While in Lahore, Shri Nathji met an Iranian Professor who stayed close to Shri Nathji for six days.
What a strange spiritual radiance exists here, said, the Iranian professor, its effulgence drowns the very existence of ego.
He quoted a verse before Shri Nathji:
Man gung khaab deedao aalam tamaam kar
Man aajzam zaguftano khalk az shuneedanash
I, a dumb person, have seen a dream
And the whole world is deaf;
I have no tongue with which I can speak
And they have no ears to hear me!
It was a befitting definition of the state of divine bliss in which those who came to Shri Nathji found themselves. He would often say: “Whenever I come before Shri Nathji I get intoxicated as if I have had two bottles of wine!
As a well-wisher, the Iranian Professor would often take liberties and say to Shri Nathji:
“O Nathji! You need someone to look after you. You must get married!

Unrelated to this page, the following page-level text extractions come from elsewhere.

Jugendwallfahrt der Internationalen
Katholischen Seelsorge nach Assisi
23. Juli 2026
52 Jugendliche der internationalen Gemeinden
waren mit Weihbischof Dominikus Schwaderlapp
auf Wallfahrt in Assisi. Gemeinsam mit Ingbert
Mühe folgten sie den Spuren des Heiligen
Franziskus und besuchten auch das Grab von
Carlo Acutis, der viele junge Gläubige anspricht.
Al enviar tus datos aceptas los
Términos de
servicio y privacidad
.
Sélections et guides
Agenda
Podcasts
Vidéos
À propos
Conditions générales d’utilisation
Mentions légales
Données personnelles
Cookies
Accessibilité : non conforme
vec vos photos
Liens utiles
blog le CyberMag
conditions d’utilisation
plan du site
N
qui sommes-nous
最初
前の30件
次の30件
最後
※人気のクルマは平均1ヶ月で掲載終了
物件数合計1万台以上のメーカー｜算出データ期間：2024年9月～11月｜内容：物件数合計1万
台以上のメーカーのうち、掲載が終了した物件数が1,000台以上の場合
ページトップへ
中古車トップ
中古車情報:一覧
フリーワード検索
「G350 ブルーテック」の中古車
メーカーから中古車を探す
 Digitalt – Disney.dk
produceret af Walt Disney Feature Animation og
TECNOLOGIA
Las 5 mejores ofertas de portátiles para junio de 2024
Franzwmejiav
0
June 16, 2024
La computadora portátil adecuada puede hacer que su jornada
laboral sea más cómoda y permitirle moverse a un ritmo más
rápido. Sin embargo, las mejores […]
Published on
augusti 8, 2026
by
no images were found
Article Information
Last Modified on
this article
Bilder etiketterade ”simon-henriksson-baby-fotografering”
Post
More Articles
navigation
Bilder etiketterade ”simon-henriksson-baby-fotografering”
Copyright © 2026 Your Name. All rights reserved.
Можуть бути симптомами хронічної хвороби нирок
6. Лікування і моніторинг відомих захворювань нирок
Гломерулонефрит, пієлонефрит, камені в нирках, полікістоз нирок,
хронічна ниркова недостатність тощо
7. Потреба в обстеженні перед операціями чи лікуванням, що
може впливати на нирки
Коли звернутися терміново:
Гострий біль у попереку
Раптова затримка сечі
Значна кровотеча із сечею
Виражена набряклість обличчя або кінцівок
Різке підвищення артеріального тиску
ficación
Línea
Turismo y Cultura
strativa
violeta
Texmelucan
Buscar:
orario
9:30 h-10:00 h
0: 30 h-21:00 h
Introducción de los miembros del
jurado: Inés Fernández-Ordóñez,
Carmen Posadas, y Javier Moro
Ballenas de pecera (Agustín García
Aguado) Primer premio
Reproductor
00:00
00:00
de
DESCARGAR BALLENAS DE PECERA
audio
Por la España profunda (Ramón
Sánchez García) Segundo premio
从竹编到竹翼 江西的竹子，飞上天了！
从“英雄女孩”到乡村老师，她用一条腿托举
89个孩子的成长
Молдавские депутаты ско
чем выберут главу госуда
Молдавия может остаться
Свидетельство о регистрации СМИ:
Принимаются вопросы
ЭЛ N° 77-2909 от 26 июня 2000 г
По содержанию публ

Indeed those were the days when Shri Nathji would give freely of his own self, day and night, to the multitudes who gathered around him and also to the men, women and children who came to him individually or in small groups at all times of the day. Shri Nathji’s diet was meagre and he did not eat at regular hours, missing many meals, and even his daily ablutions. As a consequence his health was suffering. The Iranian Professor had rightly conjectured that Shri Nathji needed someone to look after him all the time.